Larger weight losses can also make your hormones go haywire. Dr. Proietto’s research found that once you lose 10 percent or more of your body weight, the levels of certain hormones, including leptin and ghrelin, get all out of whack and stay that way for an unknown amount of time, so your brain tells you you’re hungry even when your body doesn’t need the fuel.
When you have to maintain a diet for a long time, your mind plays tricks on you. As you first start dieting, says John R. Speakman, Ph.D., of the Institute of Biological and Environmental Sciences in Scotland, your body is blowing through its glycogen reserve and shedding the weight of the water that glycogen is stored with, so the scale shows a big drop. “Studies in the lab have suggested that if you stay on a diet, the weight loss after this initial drop is pretty steady and doesn’t reach a plateau,” he says. But in the real world, because weight loss appears to slow down, people tend to lose their resolve and become a little less strict with their diet than in those first weeks, thereby creating an actual plateau.
How to Find Your Healthy Weight
If you could use to lose a few lbs to find your happy weight, take inspiration from the National Weight Control Registry, a database that surveys those who have lost at least 30 pounds and kept it off.
- Freshen up your motivation. “What inspired them to start losing the weight may not be the same as what helps them keep it off,” says Hill, who cofounded the registry. A health scare might have prompted the initial loss, for example, but wearing clothes they like might later be the reason.

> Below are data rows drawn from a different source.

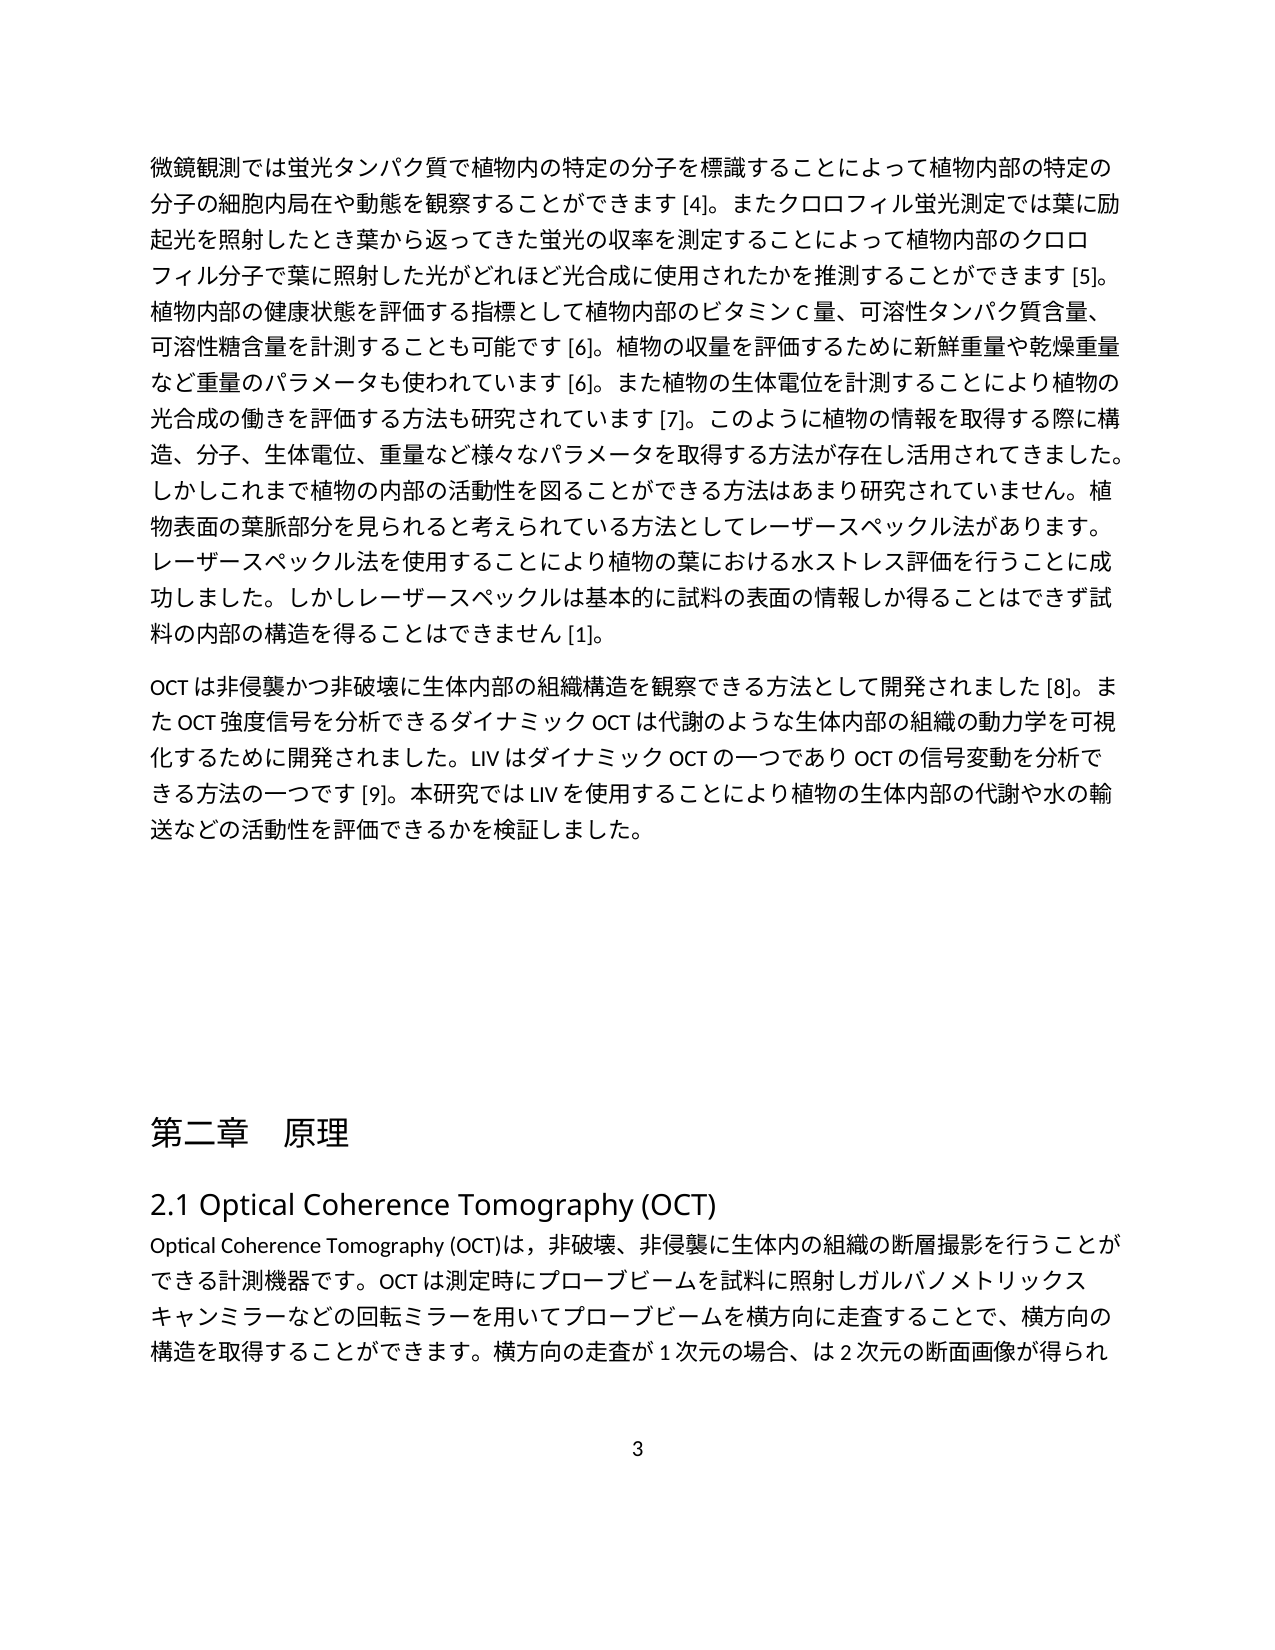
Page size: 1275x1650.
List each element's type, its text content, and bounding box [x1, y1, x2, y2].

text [150, 150, 1125, 649]
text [150, 1227, 1125, 1367]
subtitle 2.1 Optical Coherence Tomography (OCT) [150, 1184, 1125, 1224]
text OCTは非侵襲かつ非破壊に生体内部の組織構造を観察できる方法として開発されました [8]。またOCT強度信号を分析できるダイナミックOCTは代謝のような生体内部の組織の動力学を可視化するために開発されました。LIVはダイナミックOCTの一つでありOCTの信号変動を分析できる方法の一つです [150, 668, 1125, 845]
subtitle 第二章 原理 [150, 1107, 1125, 1155]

- Switch to strength training. While there isn’t much data on this, Hill says, it stands to reason that the strength training these maintainers do, is a factor in their ability to stay at their lower weight. “It helps build muscle and prevent the loss of muscle mass, and, of course, muscle burns calories,” he says. Just getting started? Try this non-intimidating strength-training routine for beginners, or this leveled-up version for more challenge.
- Exercise as close to daily as you can. The workouts of successful slimmers “range from 30 minutes a day to 90, but the average is about 60,” Hill says. (But remember, active rest days are vital, too.)
- Tie exercise to something else that’s meaningful to you. “One woman said she makes time for spirituality every day, and during that special time, she walks and meditates,” Hill says. Many long-term maintainers, he adds, even change careers and become dietitians or trainers.